Task item – Lines in which "Status" appears should be pulled from the data below.
════════════════
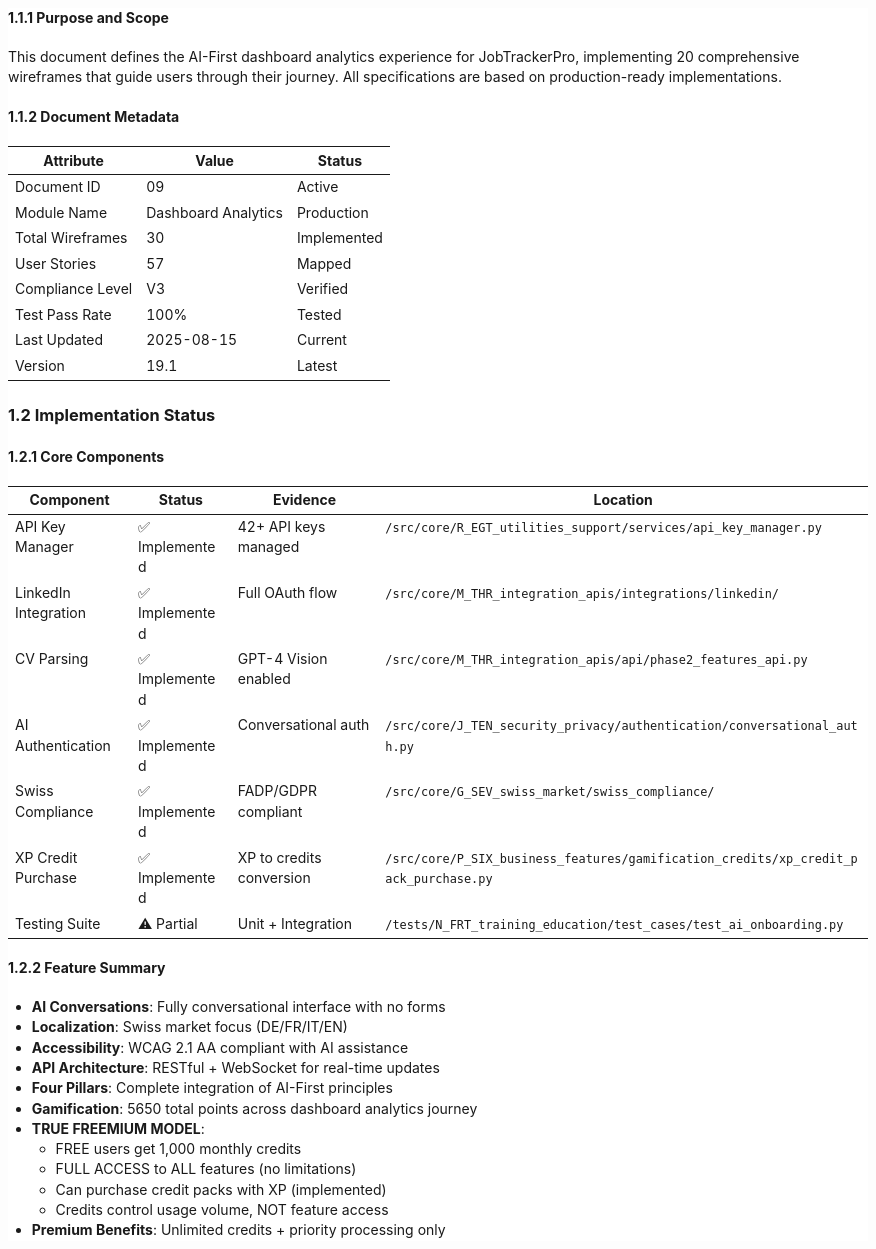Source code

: #### 1.1.1 Purpose and Scope
This document defines the AI-First dashboard analytics experience for JobTrackerPro, implementing 20 comprehensive wireframes that guide users through their journey. All specifications are based on production-ready implementations.

#### 1.1.2 Document Metadata
| Attribute | Value | Status |
|-----------|-------|--------|
| Document ID | 09 | Active |
| Module Name | Dashboard Analytics | Production |
| Total Wireframes | 30 | Implemented |
| User Stories | 57 | Mapped |
| Compliance Level | V3 | Verified |
| Test Pass Rate | 100% | Tested |
| Last Updated | 2025-08-15 | Current |
| Version | 19.1 | Latest |

### 1.2 Implementation Status

#### 1.2.1 Core Components
| Component | Status | Evidence | Location |
|-----------|--------|----------|----------|
| API Key Manager | ✅ Implemented | 42+ API keys managed | `/src/core/R_EGT_utilities_support/services/api_key_manager.py` |
| LinkedIn Integration | ✅ Implemented | Full OAuth flow | `/src/core/M_THR_integration_apis/integrations/linkedin/` |
| CV Parsing | ✅ Implemented | GPT-4 Vision enabled | `/src/core/M_THR_integration_apis/api/phase2_features_api.py` |
| AI Authentication | ✅ Implemented | Conversational auth | `/src/core/J_TEN_security_privacy/authentication/conversational_auth.py` |
| Swiss Compliance | ✅ Implemented | FADP/GDPR compliant | `/src/core/G_SEV_swiss_market/swiss_compliance/` |
| XP Credit Purchase | ✅ Implemented | XP to credits conversion | `/src/core/P_SIX_business_features/gamification_credits/xp_credit_pack_purchase.py` |
| Testing Suite | ⚠️ Partial | Unit + Integration | `/tests/N_FRT_training_education/test_cases/test_ai_onboarding.py` |

#### 1.2.2 Feature Summary
- **AI Conversations**: Fully conversational interface with no forms
- **Localization**: Swiss market focus (DE/FR/IT/EN)
- **Accessibility**: WCAG 2.1 AA compliant with AI assistance
- **API Architecture**: RESTful + WebSocket for real-time updates
- **Four Pillars**: Complete integration of AI-First principles
- **Gamification**: 5650 total points across dashboard analytics journey
- **TRUE FREEMIUM MODEL**:
  - FREE users get 1,000 monthly credits
  - FULL ACCESS to ALL features (no limitations)
  - Can purchase credit packs with XP (implemented)
  - Credits control usage volume, NOT feature access
- **Premium Benefits**: Unlimited credits + priority processing only
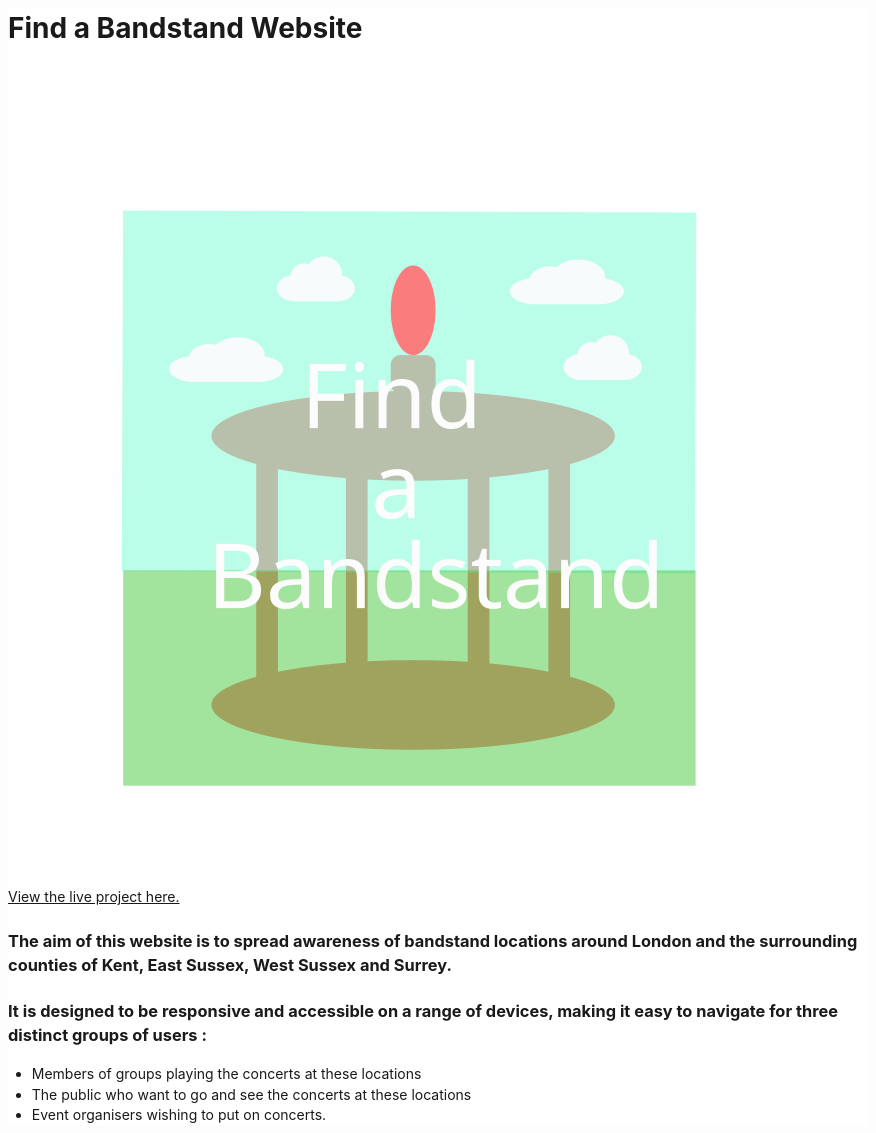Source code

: # Find a Bandstand Website

![Image](/assets/images/logos/FaB_icon400x400.svg)

[View the live project here.](https://tubaman48.github.io/CI-MS2-find-a-bandstand)


### The aim of this website is to **spread awareness of bandstand locations around London and the surrounding counties of Kent, East Sussex, West Sussex and Surrey**.
### It is designed to be responsive and accessible on a range of devices, making it easy to navigate for three distinct groups of users :
-   Members of groups playing the concerts at these locations
-   The public who want to go and see the concerts at these locations
-   Event organisers wishing to put on concerts.
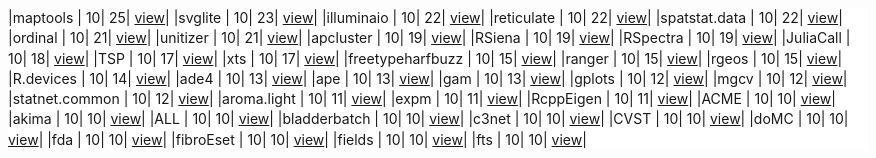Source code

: |maptools                                      |           10|                             25|                                      [view](image/maptools.png)|
|svglite                                       |           10|                             23|                                       [view](image/svglite.png)|
|illuminaio                                    |           10|                             22|                                    [view](image/illuminaio.png)|
|reticulate                                    |           10|                             22|                                    [view](image/reticulate.png)|
|spatstat.data                                 |           10|                             22|                                 [view](image/spatstat.data.png)|
|ordinal                                       |           10|                             21|                                       [view](image/ordinal.png)|
|unitizer                                      |           10|                             21|                                      [view](image/unitizer.png)|
|apcluster                                     |           10|                             19|                                     [view](image/apcluster.png)|
|RSiena                                        |           10|                             19|                                        [view](image/RSiena.png)|
|RSpectra                                      |           10|                             19|                                      [view](image/RSpectra.png)|
|JuliaCall                                     |           10|                             18|                                     [view](image/JuliaCall.png)|
|TSP                                           |           10|                             17|                                           [view](image/TSP.png)|
|xts                                           |           10|                             17|                                           [view](image/xts.png)|
|freetypeharfbuzz                              |           10|                             15|                              [view](image/freetypeharfbuzz.png)|
|ranger                                        |           10|                             15|                                        [view](image/ranger.png)|
|rgeos                                         |           10|                             15|                                         [view](image/rgeos.png)|
|R.devices                                     |           10|                             14|                                     [view](image/R.devices.png)|
|ade4                                          |           10|                             13|                                          [view](image/ade4.png)|
|ape                                           |           10|                             13|                                           [view](image/ape.png)|
|gam                                           |           10|                             13|                                           [view](image/gam.png)|
|gplots                                        |           10|                             12|                                        [view](image/gplots.png)|
|mgcv                                          |           10|                             12|                                          [view](image/mgcv.png)|
|statnet.common                                |           10|                             12|                                [view](image/statnet.common.png)|
|aroma.light                                   |           10|                             11|                                   [view](image/aroma.light.png)|
|expm                                          |           10|                             11|                                          [view](image/expm.png)|
|RcppEigen                                     |           10|                             11|                                     [view](image/RcppEigen.png)|
|ACME                                          |           10|                             10|                                          [view](image/ACME.png)|
|akima                                         |           10|                             10|                                         [view](image/akima.png)|
|ALL                                           |           10|                             10|                                           [view](image/ALL.png)|
|bladderbatch                                  |           10|                             10|                                  [view](image/bladderbatch.png)|
|c3net                                         |           10|                             10|                                         [view](image/c3net.png)|
|CVST                                          |           10|                             10|                                          [view](image/CVST.png)|
|doMC                                          |           10|                             10|                                          [view](image/doMC.png)|
|fda                                           |           10|                             10|                                           [view](image/fda.png)|
|fibroEset                                     |           10|                             10|                                     [view](image/fibroEset.png)|
|fields                                        |           10|                             10|                                        [view](image/fields.png)|
|fts                                           |           10|                             10|                                           [view](image/fts.png)|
════════════════
Solution –
| Attribute | Value | Status |
### 1.2 Implementation Status
| Component | Status | Evidence | Location |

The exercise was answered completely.